Thursday, July 9, 2026

The Treasure of the Sierra Madre and B. Traven

 The Treasure of the Sierra Madre by B. Traven (1935) 313 pages

I listened to the audiobook on Hoopla narrated by three voices. I love the movie version from 1948 and have been curious to check out the source material. The book has a lot more background information, but not about the three main gold prospector characters. Instead, the author paints a picture of Mexico, its bandits, its socio-religious conditions, and other backstories about people craving gold. The plot with Dobbs, Curtin, and Howard is nearly identical to the movie. Howard is the knowledgeable old-timer. Dobbs and Curtin first meet on an oil drilling contract and then go searching for gold in the mountains. Trust and saving each others' lives eventually devolves into paranoid distrust and murderous intentions. Dobbs, in particular, has an epic descent into madness over his greed for gold.

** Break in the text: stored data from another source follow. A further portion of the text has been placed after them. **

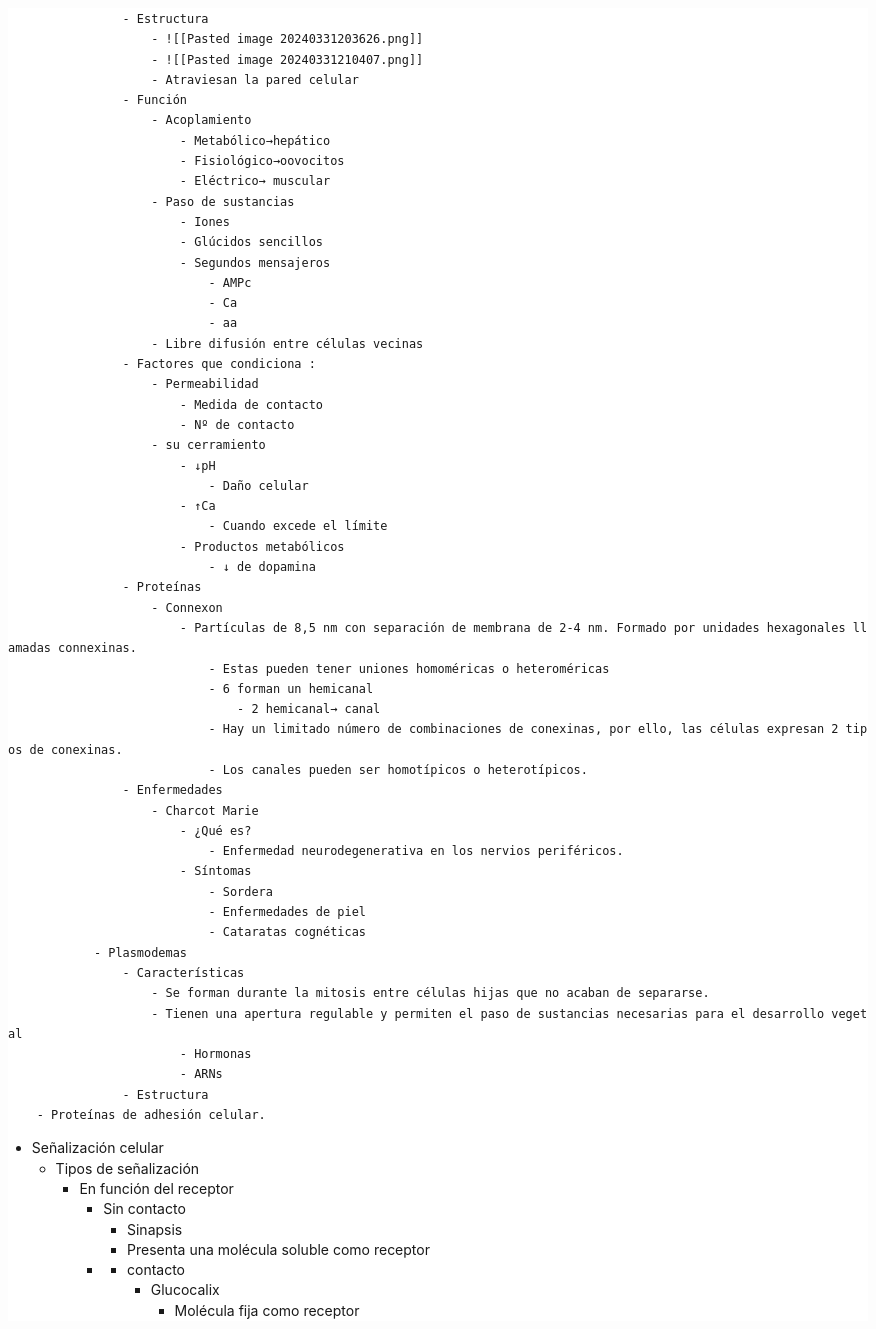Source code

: 					- Estructura
						- ![[Pasted image 20240331203626.png]]
						- ![[Pasted image 20240331210407.png]]
						- Atraviesan la pared celular 
					- Función
						- Acoplamiento
							- Metabólico→hepático
							- Fisiológico→oovocitos
							- Eléctrico→ muscular
						- Paso de sustancias 
							- Iones
							- Glúcidos sencillos
							- Segundos mensajeros 
								- AMPc
								- Ca
								- aa
						- Libre difusión entre células vecinas
					- Factores que condiciona :
						- Permeabilidad
							- Medida de contacto
							- Nº de contacto
						- su cerramiento
							- ↓pH
								- Daño celular
							- ↑Ca
								- Cuando excede el límite
							- Productos metabólicos
								- ↓ de dopamina
					- Proteínas
						- Connexon
							- Partículas de 8,5 nm con separación de membrana de 2-4 nm. Formado por unidades hexagonales llamadas connexinas.
								- Estas pueden tener uniones homoméricas o heteroméricas
								- 6 forman un hemicanal
									- 2 hemicanal→ canal
								- Hay un limitado número de combinaciones de conexinas, por ello, las células expresan 2 tipos de conexinas.
								- Los canales pueden ser homotípicos o heterotípicos.
					- Enfermedades
						- Charcot Marie
							- ¿Qué es?
								- Enfermedad neurodegenerativa en los nervios periféricos.
							- Síntomas
								- Sordera
								- Enfermedades de piel
								- Cataratas cognéticas
				- Plasmodemas
					- Características
						- Se forman durante la mitosis entre células hijas que no acaban de separarse.
						- Tienen una apertura regulable y permiten el paso de sustancias necesarias para el desarrollo vegetal
							- Hormonas
							- ARNs
					- Estructura
		- Proteínas de adhesión celular.
- Señalización celular
	- Tipos de señalización
		- En función del receptor
			- Sin contacto
				- Sinapsis
				- Presenta una molécula soluble como receptor
			- + contacto
				- Glucocalix
					- Molécula fija como receptor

B. Traven: Portrait of a Famous Unknown by Golo (2024) 144 pages

This graphic nonfiction is translated from French. I was curious to learn more about the author of The Treasure of the Sierra Madre. The enigma, B. Traven, remains an enigma. He used many pseudonyms through the years. Golo uses Traven's novels to piece together what his life experiences might have been. It gets into the weeds of German politics between WWI and WWII. One of his novels is about the terrible conditions working shoveling coal on a steam ship, and so, it is thought it is based on his lived experience, a job that allowed him to escape Germany and the rise of Naziism. When he begins living in Mexico I was much more engaged in the life story. He wrote many novels set in Mexico. The art of the graphic novel is fairly busy (especially on the color montage pages), so I didn't find much clarity about the man.